The Miseducation of Cameron Post - Review
Sprinkled throughout this blooming world of LGBTQ film is the occasional lackluster movie on the subject. Recent films like Love, Simon have showed a new trend; smarter comedy and sharper commentary, and The Miseducation of Cameron Post elevates the genre.
Chloë Grace Moretz is cast as the titular Post, in a role I was nervous for. The actress has starred in a handful of Young Adult crap-fests (If I Stay, The 5th Wave), so I was understandably nervous for her first leading role in a drama. Her supporting cast, which includes the recently stellar Sasha Lane and newcomer Forrest Goodluck, are incredible demonstrations of naturalism. While older cast members like John Gallagher Jr. and Jennifer Ehle do well, it is the younger actors who make the film. Moretz plays the film very cool, almost aways reacting to what is happening rather than doing anything to control her life. This perspective echoes the sentiment of millions of teenagers who feel that the world is decided for them by those who claim to know best. In Cameron Post, that authority is Christianity.

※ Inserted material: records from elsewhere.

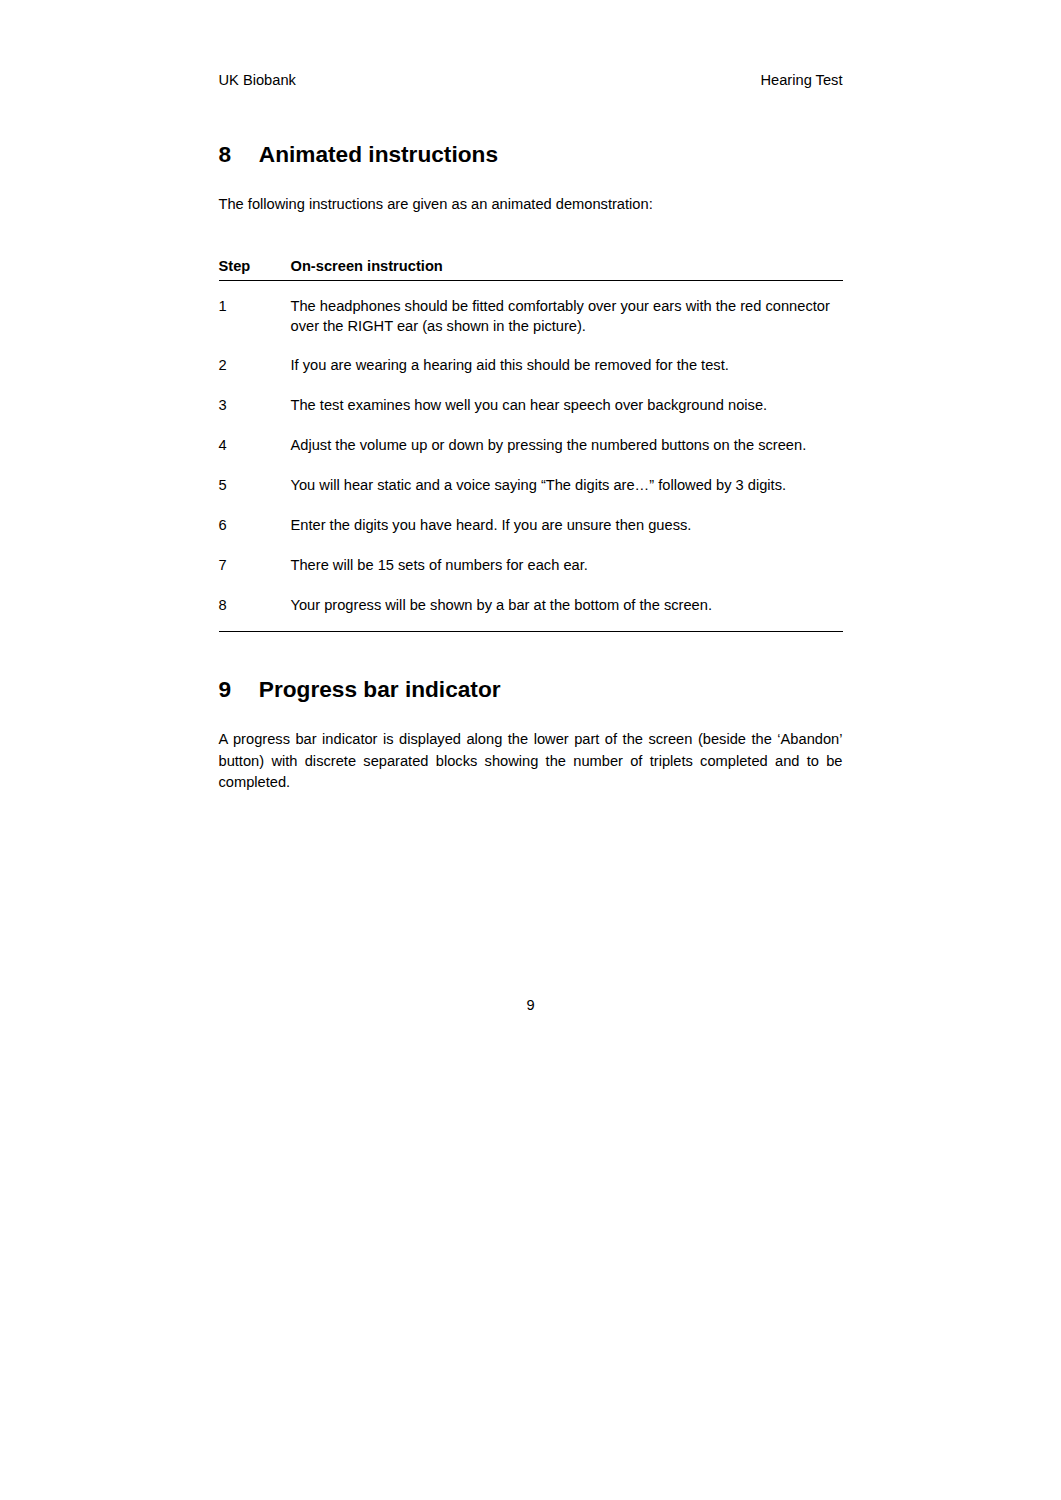UK Biobank Hearing Test
8 Animated instructions
The following instructions are given as an animated demonstration:
| Step | On-screen instruction |
| --- | --- |
| 1 | The headphones should be fitted comfortably over your ears with the red connector over the RIGHT ear (as shown in the picture). |
| 2 | If you are wearing a hearing aid this should be removed for the test. |
| 3 | The test examines how well you can hear speech over background noise. |
| 4 | Adjust the volume up or down by pressing the numbered buttons on the screen. |
| 5 | You will hear static and a voice saying “The digits are…” followed by 3 digits. |
| 6 | Enter the digits you have heard. If you are unsure then guess. |
| 7 | There will be 15 sets of numbers for each ear. |
| 8 | Your progress will be shown by a bar at the bottom of the screen. |
9 Progress bar indicator
A progress bar indicator is displayed along the lower part of the screen (beside the ‘Abandon’ button) with discrete separated blocks showing the number of triplets completed and to be completed.
9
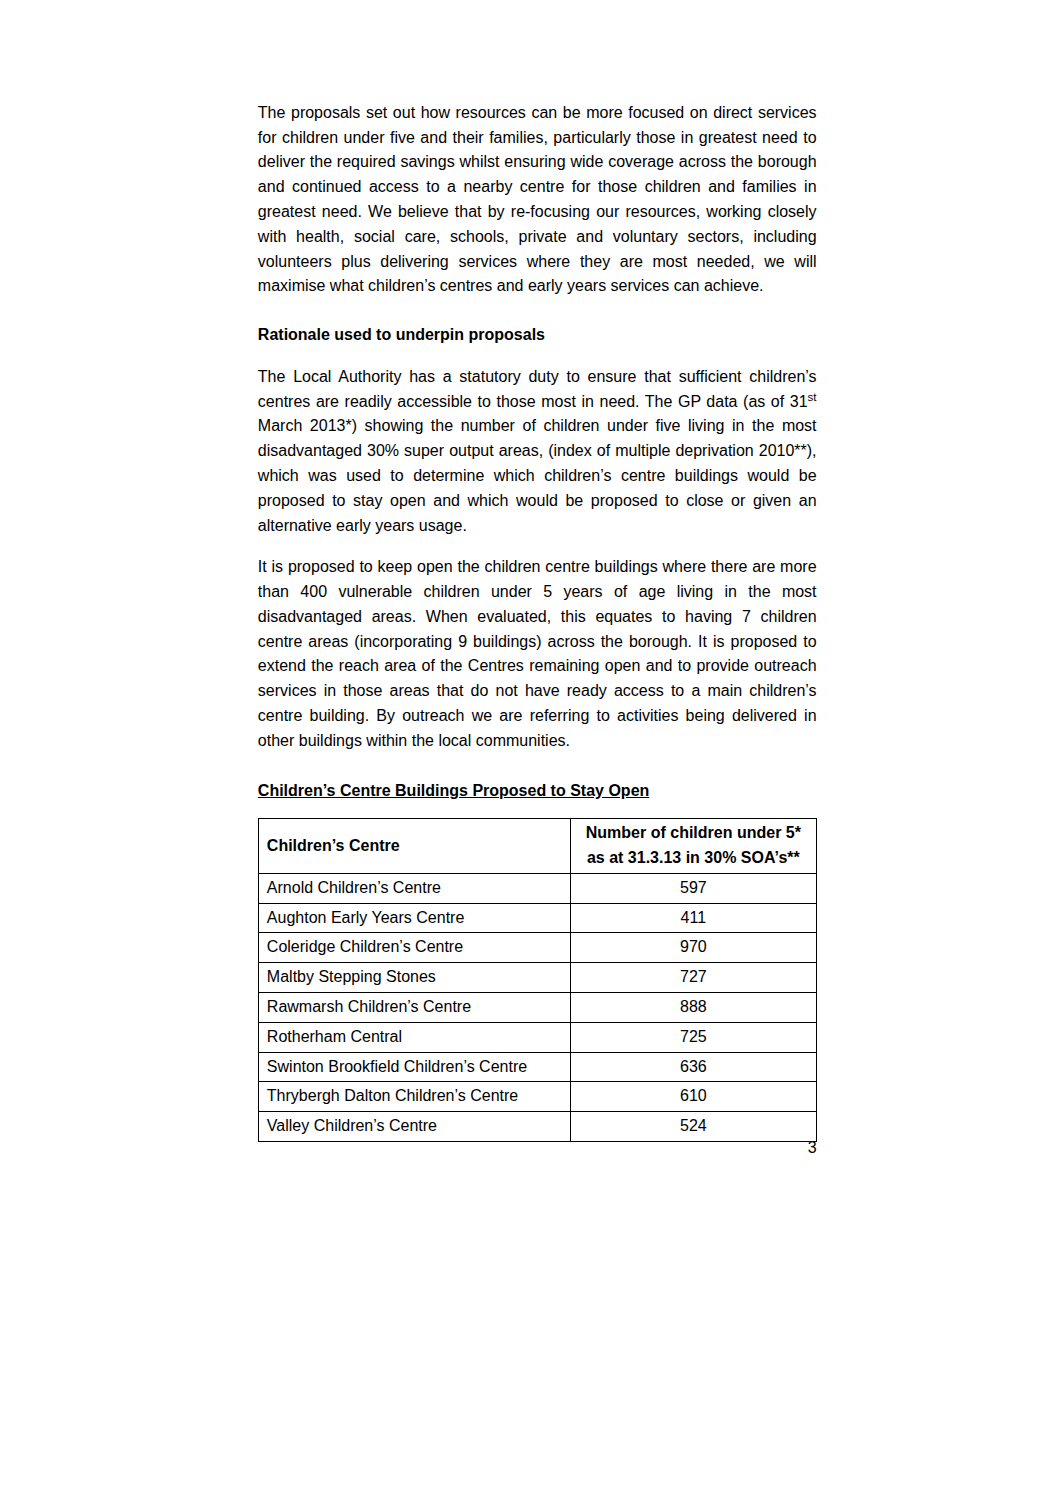The proposals set out how resources can be more focused on direct services for children under five and their families, particularly those in greatest need to deliver the required savings whilst ensuring wide coverage across the borough and continued access to a nearby centre for those children and families in greatest need. We believe that by re-focusing our resources, working closely with health, social care, schools, private and voluntary sectors, including volunteers plus delivering services where they are most needed, we will maximise what children’s centres and early years services can achieve.
Rationale used to underpin proposals
The Local Authority has a statutory duty to ensure that sufficient children’s centres are readily accessible to those most in need. The GP data (as of 31st March 2013*) showing the number of children under five living in the most disadvantaged 30% super output areas, (index of multiple deprivation 2010**), which was used to determine which children’s centre buildings would be proposed to stay open and which would be proposed to close or given an alternative early years usage.
It is proposed to keep open the children centre buildings where there are more than 400 vulnerable children under 5 years of age living in the most disadvantaged areas. When evaluated, this equates to having 7 children centre areas (incorporating 9 buildings) across the borough. It is proposed to extend the reach area of the Centres remaining open and to provide outreach services in those areas that do not have ready access to a main children’s centre building. By outreach we are referring to activities being delivered in other buildings within the local communities.
Children’s Centre Buildings Proposed to Stay Open
| Children’s Centre | Number of children under 5* as at 31.3.13 in 30% SOA’s** |
| --- | --- |
| Arnold Children’s Centre | 597 |
| Aughton Early Years Centre | 411 |
| Coleridge Children’s Centre | 970 |
| Maltby Stepping Stones | 727 |
| Rawmarsh Children’s Centre | 888 |
| Rotherham Central | 725 |
| Swinton Brookfield Children’s Centre | 636 |
| Thrybergh Dalton Children’s Centre | 610 |
| Valley Children’s Centre | 524 |
3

A unique focus on natural beauty and cinematography gives Cameron Post a special flare, one it rides all the way. The 90s setting is utilized wisely through music, fashion, and general beliefs that are never forced. The film has the feel of the change from Winter to Spring, a slow and arduous transition, and unavoidable. By the time the main characters are riding into the sunset, a painting appears, full and rich despite its raw inspirations.
Dialogue in Cameron Post is some of the best I've seen in any film this year. Moretz is an excellent spearhead for the plot, and maintains a mysterious nature that always kept me interested. The plot moves the story forward, but more importantly it reveals Cameron's nature, forming a complex and deeply hurt character in need of a friend. By the time the final shot arrived, I was ready to see more, and even thought I would be watching a routine journey into the mountains. Sudden jumps are not this film's strong suit. Cameron Post is at its best when it revels in the moments in between drama, the cracks that form a complete person. Dialogue and cinematography bolster the film out of the Young Adult graveyard of the last decade and into the art house drama category that is destined to win awards. Honestly, you could do a lot worse than this.